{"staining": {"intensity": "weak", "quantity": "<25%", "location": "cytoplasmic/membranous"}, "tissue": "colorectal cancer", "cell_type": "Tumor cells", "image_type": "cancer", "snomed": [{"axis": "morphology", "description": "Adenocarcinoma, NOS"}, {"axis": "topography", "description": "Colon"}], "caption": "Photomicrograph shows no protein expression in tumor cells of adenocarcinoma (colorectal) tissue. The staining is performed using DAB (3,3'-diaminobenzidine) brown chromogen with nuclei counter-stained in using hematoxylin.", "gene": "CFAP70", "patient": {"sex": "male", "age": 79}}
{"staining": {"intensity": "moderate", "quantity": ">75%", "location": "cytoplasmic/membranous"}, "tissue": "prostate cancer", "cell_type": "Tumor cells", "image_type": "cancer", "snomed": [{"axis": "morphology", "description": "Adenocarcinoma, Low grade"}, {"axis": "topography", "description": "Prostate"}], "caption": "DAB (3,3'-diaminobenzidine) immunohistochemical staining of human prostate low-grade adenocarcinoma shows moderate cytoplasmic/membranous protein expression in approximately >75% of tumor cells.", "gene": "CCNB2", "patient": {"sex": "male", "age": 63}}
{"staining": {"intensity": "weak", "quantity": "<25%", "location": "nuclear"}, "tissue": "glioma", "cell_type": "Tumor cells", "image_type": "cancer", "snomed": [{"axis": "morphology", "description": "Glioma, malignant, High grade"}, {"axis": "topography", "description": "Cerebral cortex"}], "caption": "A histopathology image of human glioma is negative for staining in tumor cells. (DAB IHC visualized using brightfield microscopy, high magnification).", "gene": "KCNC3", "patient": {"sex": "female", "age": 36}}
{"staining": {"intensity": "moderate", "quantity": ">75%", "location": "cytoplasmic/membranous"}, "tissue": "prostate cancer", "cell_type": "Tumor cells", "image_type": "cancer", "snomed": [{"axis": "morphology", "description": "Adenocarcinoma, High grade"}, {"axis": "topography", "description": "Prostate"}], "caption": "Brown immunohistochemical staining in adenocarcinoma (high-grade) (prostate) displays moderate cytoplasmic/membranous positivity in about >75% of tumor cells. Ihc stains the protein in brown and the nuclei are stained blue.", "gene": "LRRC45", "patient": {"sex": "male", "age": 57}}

* _YOUR ASSIGNMENT_
Lines with the word "shows": how many are there in the material? Answer with the number alone.

* _TASK RESPONSE_
2